• TEXT BLOCK:
On Wed, 25 Oct 2023, Exim Bugzilla via Exim-dev wrote:
https://bugs.exim.org/show_bug.cgi?id=3041
Andreas Metzler <[email protected]> changed:
What |Removed |Added
----------------------------------------------------------------------------
Resolution|INVALID |---
Status|RESOLVED |REOPENED
--- Comment #3 from Andreas Metzler <[email protected]> ---
(In reply to Jeremy Harris from comment #1)
Working as documented:
"If the option preexpand is not used, the command string is split into
individual arguments by spaces and then each argument is expanded."
So you had "${run{/usr/bin/echo" as the first argument of the
command string, and that has no closing braces.
If that is what happens there is misparsing at an earlier stage:
Matching
${run <options> {<command arg list>}{<string1>}{<string2>}}
onto
${run{/usr/bin/echo ${quote:hello world}}}
yields <options>, {<string1>} and {<string2> as empty or missing and a
"<command arg list>" of "/usr/bin/echo ${quote:hello world}".

• DATA SHOWN:
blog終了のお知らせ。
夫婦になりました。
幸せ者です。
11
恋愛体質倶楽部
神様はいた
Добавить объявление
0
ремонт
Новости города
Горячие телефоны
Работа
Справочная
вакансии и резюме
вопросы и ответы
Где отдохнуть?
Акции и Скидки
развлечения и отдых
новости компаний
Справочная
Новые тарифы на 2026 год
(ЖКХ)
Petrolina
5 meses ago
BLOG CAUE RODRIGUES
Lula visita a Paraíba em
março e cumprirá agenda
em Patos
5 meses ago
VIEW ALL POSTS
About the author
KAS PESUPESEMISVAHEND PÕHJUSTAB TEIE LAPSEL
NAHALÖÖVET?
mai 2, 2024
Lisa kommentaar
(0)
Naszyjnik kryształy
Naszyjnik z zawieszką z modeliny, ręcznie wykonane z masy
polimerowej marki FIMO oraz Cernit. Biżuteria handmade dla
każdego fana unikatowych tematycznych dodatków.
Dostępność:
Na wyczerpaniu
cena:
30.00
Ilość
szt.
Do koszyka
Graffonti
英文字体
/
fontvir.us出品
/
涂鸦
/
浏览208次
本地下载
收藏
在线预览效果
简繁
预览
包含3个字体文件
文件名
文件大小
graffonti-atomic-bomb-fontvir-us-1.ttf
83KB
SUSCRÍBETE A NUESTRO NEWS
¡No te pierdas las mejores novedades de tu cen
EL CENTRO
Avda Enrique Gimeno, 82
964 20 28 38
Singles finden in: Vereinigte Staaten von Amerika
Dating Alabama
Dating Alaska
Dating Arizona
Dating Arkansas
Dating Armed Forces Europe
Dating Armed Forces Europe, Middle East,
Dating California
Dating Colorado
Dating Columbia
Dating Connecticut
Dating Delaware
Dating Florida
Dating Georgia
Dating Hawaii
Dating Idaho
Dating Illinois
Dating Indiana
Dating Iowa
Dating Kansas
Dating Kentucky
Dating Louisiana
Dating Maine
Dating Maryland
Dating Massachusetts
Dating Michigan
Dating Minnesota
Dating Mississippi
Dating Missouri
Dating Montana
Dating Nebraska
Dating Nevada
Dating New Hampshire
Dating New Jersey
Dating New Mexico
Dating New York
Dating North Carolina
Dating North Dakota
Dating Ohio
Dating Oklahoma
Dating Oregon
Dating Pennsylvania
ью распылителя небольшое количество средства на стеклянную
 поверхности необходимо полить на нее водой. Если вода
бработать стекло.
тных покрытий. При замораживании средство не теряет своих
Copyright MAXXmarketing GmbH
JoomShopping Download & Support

• ASSIGNMENT: List every angle-bracket placeholder in the line of the Exim bug discussion that begins "${run <options>".

• FINISHED TASK: <options>, <command arg list>, <string1>, <string2>